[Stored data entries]

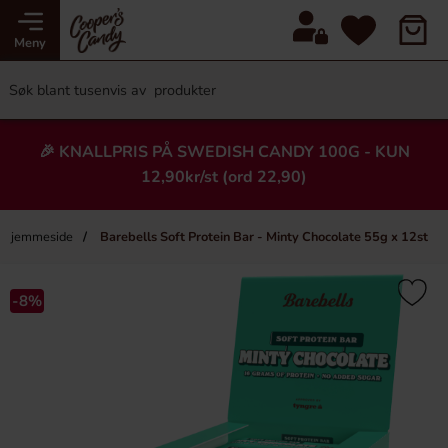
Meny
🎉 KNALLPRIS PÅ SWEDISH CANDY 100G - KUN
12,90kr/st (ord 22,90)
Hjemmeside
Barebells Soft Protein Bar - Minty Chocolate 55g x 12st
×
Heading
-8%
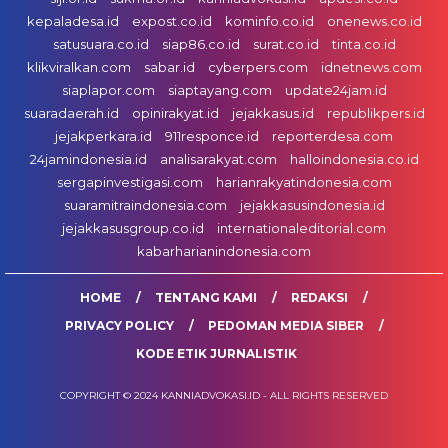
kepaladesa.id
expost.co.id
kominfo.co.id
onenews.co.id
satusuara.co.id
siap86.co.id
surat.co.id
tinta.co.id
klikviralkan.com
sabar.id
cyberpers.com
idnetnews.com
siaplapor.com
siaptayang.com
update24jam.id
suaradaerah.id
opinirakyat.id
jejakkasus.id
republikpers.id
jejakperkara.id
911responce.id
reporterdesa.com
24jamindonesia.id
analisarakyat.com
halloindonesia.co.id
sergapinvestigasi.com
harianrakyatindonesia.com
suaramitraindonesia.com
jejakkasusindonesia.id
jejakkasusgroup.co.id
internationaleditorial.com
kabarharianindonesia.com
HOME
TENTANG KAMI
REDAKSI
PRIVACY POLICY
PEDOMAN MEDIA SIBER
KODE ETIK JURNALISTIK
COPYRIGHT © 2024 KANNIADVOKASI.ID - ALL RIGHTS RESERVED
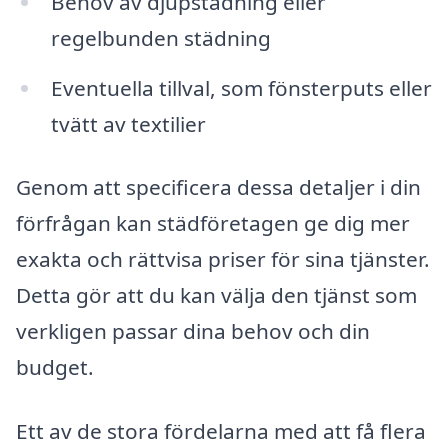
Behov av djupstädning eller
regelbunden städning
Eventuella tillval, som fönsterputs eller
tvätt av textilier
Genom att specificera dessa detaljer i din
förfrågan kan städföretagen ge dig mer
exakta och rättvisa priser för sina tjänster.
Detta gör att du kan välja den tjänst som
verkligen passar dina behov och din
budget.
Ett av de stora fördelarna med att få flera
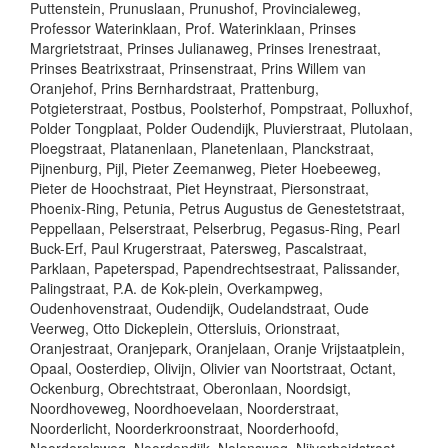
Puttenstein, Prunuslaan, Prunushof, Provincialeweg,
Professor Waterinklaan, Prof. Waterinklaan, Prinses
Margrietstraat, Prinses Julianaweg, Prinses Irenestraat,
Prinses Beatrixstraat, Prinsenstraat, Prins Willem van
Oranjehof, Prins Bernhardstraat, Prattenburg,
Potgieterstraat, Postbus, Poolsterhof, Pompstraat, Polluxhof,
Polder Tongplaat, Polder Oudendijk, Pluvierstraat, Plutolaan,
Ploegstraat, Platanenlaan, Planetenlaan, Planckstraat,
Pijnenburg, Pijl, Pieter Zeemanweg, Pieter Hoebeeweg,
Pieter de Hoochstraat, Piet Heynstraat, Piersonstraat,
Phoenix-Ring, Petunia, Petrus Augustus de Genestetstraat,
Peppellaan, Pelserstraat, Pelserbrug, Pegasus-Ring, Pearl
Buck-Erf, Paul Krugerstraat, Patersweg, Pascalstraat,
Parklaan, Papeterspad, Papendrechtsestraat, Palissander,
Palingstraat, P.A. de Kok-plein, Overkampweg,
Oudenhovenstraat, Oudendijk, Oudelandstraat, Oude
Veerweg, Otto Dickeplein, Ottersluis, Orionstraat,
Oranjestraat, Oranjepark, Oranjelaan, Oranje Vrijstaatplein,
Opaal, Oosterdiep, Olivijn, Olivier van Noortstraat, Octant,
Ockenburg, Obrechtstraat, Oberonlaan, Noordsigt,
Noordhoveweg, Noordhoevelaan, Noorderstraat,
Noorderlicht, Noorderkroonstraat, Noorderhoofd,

...

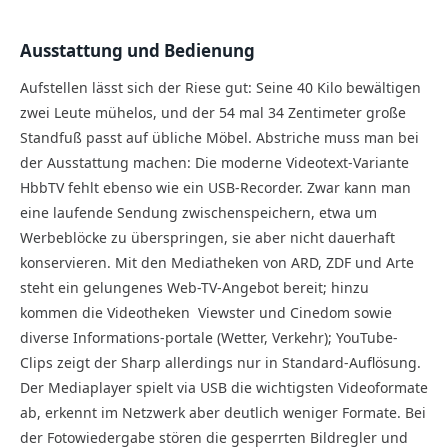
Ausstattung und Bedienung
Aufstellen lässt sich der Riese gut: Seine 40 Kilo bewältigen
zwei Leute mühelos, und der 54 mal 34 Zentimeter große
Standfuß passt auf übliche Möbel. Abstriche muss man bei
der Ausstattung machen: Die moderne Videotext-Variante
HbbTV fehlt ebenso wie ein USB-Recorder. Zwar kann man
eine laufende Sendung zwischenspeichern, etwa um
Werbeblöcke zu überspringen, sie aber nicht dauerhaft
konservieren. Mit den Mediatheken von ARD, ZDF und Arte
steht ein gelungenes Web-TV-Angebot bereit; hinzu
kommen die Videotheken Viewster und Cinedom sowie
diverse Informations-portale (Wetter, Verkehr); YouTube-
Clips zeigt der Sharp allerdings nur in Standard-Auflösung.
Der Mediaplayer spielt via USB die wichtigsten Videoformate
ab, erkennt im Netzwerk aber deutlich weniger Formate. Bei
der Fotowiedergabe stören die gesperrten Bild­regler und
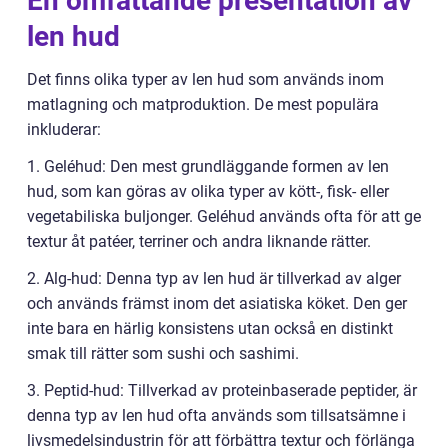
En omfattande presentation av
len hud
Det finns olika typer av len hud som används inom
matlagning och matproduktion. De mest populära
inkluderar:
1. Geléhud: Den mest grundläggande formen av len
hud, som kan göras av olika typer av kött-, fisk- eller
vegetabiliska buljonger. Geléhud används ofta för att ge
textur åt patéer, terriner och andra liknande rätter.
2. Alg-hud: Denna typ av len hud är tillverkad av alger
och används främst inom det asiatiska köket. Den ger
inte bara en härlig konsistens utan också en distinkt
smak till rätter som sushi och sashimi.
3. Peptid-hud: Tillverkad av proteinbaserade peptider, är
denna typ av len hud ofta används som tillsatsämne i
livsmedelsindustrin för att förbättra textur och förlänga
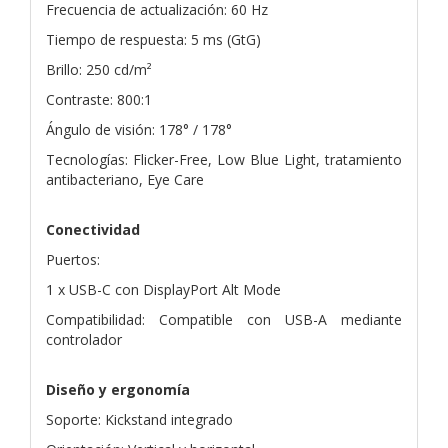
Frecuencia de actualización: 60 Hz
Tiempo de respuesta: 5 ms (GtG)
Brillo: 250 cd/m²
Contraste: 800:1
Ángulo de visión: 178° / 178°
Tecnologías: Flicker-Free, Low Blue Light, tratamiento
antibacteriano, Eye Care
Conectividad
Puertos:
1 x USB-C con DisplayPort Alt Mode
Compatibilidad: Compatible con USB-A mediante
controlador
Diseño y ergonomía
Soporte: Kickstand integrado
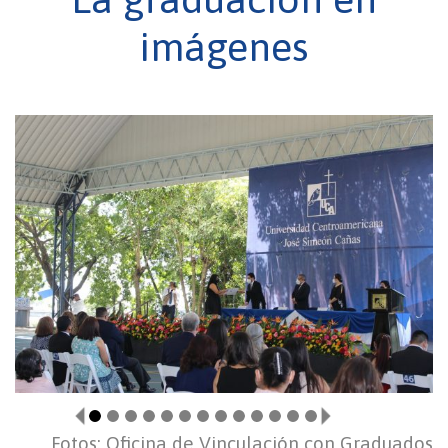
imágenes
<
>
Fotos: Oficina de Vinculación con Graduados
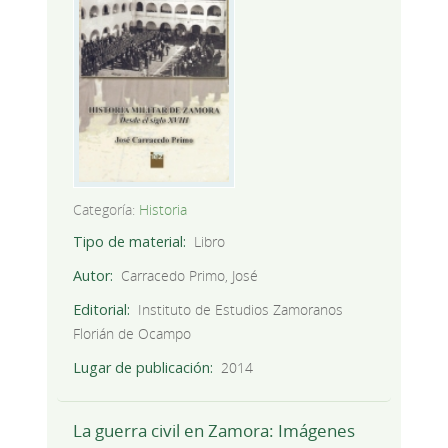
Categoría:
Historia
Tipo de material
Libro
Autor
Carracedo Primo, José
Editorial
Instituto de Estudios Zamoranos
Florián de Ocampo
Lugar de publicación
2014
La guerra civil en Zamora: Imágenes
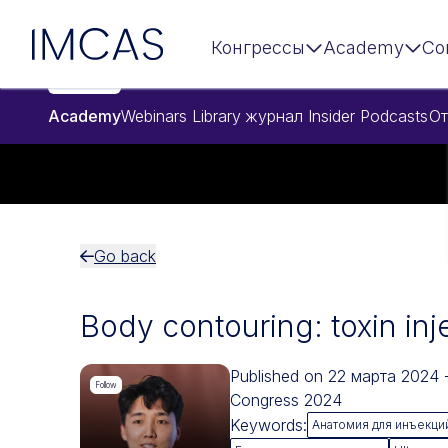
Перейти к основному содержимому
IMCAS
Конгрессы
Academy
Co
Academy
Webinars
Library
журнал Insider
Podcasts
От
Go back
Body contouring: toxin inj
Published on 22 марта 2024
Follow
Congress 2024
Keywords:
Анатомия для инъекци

What this task involves —
Copy out the lines above from the line containing "2. Alg-hud: Denna" through the line containing "1 x USB-C con DisplayPort Alt Mode", exactly, and keep the pictures out.

Response for this exercise —
2. Alg-hud: Denna typ av len hud är tillverkad av alger
och används främst inom det asiatiska köket. Den ger
inte bara en härlig konsistens utan också en distinkt
smak till rätter som sushi och sashimi.
3. Peptid-hud: Tillverkad av proteinbaserade peptider, är
denna typ av len hud ofta används som tillsatsämne i
livsmedelsindustrin för att förbättra textur och förlänga
Frecuencia de actualización: 60 Hz
Tiempo de respuesta: 5 ms (GtG)
Brillo: 250 cd/m²
Contraste: 800:1
Ángulo de visión: 178° / 178°
Tecnologías: Flicker-Free, Low Blue Light, tratamiento
antibacteriano, Eye Care
Conectividad
Puertos:
1 x USB-C con DisplayPort Alt Mode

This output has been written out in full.